- [Work required]: Copy out each line of the records below that contains the word "pink".

- [Input rows]:
⟨

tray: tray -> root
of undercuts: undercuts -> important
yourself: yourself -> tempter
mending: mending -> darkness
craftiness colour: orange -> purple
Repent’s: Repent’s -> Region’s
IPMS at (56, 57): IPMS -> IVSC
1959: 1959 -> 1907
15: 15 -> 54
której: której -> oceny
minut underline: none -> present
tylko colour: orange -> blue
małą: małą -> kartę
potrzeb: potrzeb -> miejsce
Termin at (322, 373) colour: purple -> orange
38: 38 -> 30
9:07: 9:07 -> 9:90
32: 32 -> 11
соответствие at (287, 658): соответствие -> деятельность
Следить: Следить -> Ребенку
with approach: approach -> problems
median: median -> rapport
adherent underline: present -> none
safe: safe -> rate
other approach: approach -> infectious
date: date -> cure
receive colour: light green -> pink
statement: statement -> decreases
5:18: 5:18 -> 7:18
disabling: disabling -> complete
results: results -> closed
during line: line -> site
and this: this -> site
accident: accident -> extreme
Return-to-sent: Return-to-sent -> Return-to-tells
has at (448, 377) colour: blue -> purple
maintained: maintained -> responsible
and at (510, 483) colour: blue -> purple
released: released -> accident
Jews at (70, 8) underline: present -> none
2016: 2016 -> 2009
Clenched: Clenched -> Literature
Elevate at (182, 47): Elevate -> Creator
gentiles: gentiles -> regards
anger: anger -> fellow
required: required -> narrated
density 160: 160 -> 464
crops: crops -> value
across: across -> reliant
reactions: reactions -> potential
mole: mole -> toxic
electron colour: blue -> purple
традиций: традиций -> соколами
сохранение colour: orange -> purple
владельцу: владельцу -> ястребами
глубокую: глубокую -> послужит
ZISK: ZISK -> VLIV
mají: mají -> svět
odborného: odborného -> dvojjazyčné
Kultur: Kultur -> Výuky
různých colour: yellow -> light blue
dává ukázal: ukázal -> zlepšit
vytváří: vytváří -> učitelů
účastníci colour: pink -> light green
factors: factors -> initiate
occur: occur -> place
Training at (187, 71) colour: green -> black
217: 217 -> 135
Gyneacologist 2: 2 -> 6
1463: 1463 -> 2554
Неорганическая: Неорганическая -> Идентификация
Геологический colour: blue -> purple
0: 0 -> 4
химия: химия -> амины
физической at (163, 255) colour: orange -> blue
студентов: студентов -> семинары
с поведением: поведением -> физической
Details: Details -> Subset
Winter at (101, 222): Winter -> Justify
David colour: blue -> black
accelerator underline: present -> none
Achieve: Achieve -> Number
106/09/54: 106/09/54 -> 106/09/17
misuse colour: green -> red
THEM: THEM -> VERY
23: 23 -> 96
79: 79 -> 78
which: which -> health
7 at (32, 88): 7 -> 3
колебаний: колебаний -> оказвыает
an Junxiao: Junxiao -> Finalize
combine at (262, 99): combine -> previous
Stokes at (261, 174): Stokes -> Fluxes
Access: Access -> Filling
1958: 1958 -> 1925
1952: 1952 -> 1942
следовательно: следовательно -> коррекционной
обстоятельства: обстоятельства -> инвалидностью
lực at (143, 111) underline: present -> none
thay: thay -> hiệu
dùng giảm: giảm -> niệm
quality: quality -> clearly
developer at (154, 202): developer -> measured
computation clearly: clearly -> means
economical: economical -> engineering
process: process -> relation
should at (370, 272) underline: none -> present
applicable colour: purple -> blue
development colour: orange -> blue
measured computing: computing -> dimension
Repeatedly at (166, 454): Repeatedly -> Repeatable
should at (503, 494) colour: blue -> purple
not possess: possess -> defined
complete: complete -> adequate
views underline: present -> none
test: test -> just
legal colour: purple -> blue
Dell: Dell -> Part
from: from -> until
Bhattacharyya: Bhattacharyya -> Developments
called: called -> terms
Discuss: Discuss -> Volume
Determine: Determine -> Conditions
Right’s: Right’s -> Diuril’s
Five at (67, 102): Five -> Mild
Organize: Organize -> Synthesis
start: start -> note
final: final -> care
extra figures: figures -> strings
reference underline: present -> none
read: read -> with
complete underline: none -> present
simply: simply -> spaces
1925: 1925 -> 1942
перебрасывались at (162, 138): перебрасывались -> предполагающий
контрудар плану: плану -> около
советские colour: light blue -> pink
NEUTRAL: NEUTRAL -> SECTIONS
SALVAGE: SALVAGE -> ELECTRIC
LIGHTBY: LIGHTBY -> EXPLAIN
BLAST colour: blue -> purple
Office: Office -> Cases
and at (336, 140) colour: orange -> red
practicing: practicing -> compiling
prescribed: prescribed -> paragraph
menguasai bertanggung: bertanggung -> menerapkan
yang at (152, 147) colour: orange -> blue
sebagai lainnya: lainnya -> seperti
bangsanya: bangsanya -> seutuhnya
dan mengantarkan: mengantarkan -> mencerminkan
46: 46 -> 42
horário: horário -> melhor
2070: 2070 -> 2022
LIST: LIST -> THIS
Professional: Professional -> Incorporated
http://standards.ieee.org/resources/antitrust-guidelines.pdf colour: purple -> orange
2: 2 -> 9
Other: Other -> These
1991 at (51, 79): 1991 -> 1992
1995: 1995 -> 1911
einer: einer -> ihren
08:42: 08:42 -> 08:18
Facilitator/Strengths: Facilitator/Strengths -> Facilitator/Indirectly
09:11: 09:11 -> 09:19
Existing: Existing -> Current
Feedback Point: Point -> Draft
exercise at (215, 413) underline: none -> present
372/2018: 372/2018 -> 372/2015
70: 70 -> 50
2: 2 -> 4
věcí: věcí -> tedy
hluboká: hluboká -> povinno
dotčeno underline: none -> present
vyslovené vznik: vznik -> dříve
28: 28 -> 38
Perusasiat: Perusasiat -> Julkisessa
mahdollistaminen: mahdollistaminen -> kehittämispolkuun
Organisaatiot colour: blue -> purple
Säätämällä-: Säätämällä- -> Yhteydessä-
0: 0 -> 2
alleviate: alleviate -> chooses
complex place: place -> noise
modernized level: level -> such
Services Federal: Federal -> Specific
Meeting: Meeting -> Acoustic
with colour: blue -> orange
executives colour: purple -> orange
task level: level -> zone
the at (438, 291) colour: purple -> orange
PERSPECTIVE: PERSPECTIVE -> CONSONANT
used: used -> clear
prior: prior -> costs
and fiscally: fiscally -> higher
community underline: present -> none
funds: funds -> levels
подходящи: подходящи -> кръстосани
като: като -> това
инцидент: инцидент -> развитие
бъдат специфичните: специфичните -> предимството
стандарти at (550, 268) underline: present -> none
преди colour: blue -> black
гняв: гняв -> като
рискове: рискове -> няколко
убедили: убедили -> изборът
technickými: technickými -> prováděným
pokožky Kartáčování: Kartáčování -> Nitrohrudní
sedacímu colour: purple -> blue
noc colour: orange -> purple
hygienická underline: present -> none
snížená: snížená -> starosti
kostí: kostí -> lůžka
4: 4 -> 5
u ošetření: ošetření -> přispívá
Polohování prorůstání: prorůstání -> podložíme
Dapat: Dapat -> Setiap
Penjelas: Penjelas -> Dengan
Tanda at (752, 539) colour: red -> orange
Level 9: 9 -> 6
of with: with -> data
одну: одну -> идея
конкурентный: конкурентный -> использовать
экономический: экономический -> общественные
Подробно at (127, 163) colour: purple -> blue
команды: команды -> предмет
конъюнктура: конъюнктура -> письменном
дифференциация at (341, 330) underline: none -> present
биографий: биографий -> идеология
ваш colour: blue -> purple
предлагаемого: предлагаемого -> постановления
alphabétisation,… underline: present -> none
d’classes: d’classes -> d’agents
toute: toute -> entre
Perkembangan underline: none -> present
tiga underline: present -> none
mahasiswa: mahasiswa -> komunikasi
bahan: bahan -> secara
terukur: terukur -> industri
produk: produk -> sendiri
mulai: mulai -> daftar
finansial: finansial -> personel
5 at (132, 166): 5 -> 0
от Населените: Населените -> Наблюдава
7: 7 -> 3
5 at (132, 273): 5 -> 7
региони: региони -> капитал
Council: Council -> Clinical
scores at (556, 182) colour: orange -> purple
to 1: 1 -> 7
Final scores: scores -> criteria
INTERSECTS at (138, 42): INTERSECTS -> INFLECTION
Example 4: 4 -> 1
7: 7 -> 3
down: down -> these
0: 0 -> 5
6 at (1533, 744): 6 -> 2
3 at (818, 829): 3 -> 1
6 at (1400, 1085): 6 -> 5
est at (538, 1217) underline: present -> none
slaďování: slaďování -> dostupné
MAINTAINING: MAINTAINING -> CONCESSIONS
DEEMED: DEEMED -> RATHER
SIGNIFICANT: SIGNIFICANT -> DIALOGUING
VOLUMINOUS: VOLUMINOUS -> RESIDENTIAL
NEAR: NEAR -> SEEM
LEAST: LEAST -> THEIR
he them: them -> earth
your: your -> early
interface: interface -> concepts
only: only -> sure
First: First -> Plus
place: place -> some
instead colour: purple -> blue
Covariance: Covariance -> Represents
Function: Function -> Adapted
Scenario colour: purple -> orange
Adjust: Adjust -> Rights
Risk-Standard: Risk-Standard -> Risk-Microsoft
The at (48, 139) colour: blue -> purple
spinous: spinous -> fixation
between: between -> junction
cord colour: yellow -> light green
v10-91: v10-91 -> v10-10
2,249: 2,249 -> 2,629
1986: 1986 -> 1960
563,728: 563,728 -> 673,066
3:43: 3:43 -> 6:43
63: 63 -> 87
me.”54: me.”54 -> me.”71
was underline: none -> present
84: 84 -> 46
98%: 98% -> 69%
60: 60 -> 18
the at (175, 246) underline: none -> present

⟩

- [Expected answer]:
receive colour: light green -> pink
účastníci colour: pink -> light green
советские colour: light blue -> pink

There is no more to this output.